District attorney clears Asheville officers in fatal April shooting
Todd Williams cleared Asheville officers in the fatal shooting of 80-year-old James Martin Jones after reviewing video from the April 21 encounter. The SBI investigated, and two officers stayed on leave.

Buncombe County District Attorney Todd Williams has cleared Asheville police officers in the fatal shooting of 80-year-old James Martin Jones, closing the criminal review after the April confrontation at a south Asheville strip mall.
Jones, of Burnsville, was shot around 9:45 p.m. on April 21 at 1987 Hendersonville Road after Asheville police responded to a 911 call about a person armed with a firearm inside a commercial strip mall. Williams said Jones fired through a glass door toward officers, shattering the glass and sending fragments into one officer. The injuries were described as non-life-threatening.

Officers then went inside the business, provided medical aid and transported Jones to Mission Hospital, where he died. A 911 caller described Jones as senile and not in his right mind, adding to the confusion surrounding the encounter as it unfolded.
Williams told Asheville police in a June 10 email that he would not file criminal charges against any officer involved, calling the shooting a defensive use of force. The Citizen Times obtained the email on June 25 after asking about the investigation.

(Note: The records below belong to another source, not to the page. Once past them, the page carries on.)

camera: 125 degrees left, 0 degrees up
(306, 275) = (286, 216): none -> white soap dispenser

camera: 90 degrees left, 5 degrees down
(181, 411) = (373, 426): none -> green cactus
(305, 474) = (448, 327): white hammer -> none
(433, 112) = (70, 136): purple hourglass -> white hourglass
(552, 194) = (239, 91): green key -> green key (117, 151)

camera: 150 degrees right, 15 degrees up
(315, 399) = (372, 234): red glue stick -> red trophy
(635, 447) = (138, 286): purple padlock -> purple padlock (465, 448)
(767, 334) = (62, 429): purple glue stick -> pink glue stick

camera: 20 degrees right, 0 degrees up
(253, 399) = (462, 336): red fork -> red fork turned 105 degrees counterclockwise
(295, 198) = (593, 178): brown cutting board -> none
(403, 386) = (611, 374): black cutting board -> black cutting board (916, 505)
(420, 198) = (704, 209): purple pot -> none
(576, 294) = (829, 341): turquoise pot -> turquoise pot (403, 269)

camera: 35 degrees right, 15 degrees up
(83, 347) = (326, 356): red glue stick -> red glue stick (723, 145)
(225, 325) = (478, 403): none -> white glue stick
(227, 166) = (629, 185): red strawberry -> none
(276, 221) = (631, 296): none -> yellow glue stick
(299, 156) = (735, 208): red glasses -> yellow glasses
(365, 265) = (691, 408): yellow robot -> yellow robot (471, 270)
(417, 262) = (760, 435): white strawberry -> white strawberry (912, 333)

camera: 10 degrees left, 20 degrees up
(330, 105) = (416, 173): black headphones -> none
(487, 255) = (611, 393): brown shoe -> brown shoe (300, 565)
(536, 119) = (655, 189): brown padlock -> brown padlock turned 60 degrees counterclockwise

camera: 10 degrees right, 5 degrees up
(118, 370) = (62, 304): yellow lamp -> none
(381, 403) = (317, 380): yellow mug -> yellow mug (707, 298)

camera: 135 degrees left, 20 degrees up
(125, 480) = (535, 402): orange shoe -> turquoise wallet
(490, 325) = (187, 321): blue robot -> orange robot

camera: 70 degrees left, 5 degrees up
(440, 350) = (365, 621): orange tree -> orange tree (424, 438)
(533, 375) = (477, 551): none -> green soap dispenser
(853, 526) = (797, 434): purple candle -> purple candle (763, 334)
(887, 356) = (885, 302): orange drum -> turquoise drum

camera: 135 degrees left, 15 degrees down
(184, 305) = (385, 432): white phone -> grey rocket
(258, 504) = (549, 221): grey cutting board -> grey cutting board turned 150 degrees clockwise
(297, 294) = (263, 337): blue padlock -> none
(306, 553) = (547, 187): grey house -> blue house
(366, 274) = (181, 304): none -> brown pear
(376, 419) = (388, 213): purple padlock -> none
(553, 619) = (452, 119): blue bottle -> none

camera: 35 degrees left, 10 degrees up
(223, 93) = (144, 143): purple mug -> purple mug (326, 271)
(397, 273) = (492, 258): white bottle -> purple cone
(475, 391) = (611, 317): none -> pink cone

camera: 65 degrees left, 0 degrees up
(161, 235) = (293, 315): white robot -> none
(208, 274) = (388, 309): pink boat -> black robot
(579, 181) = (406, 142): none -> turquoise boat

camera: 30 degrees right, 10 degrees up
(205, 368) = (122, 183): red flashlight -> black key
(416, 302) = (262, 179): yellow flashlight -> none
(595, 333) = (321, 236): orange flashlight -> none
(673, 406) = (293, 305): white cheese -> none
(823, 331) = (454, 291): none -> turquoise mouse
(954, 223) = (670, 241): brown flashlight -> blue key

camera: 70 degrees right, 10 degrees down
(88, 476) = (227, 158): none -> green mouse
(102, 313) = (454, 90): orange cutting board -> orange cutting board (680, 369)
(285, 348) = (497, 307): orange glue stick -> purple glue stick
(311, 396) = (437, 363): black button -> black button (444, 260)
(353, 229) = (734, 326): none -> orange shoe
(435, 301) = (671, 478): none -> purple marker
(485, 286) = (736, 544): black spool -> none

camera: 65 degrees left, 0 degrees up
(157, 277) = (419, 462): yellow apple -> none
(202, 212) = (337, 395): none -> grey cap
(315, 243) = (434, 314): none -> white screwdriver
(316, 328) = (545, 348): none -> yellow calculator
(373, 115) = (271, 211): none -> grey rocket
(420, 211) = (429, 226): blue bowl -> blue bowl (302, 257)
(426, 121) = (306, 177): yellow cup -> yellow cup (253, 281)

The district attorney’s review relied on body-worn camera video and video from inside the business, giving the legal decision a recorded evidentiary basis beyond witness accounts. The North Carolina State Bureau of Investigation was involved in the case, following the usual state pattern in officer-involved shootings, where an outside agency investigates before a local district attorney makes the charging decision.
The Asheville Police Department still had two officers on administrative leave after the shooting, showing that the department’s internal review process remained active even after Williams declined to bring charges. For Buncombe County, the ruling ends the criminal-liability question for the officers, but it leaves open the broader public questions that often follow police shootings: how quickly officers can assess a volatile call, how mental state and age affect that response, and how much of the evidence the public gets to see when the case is over.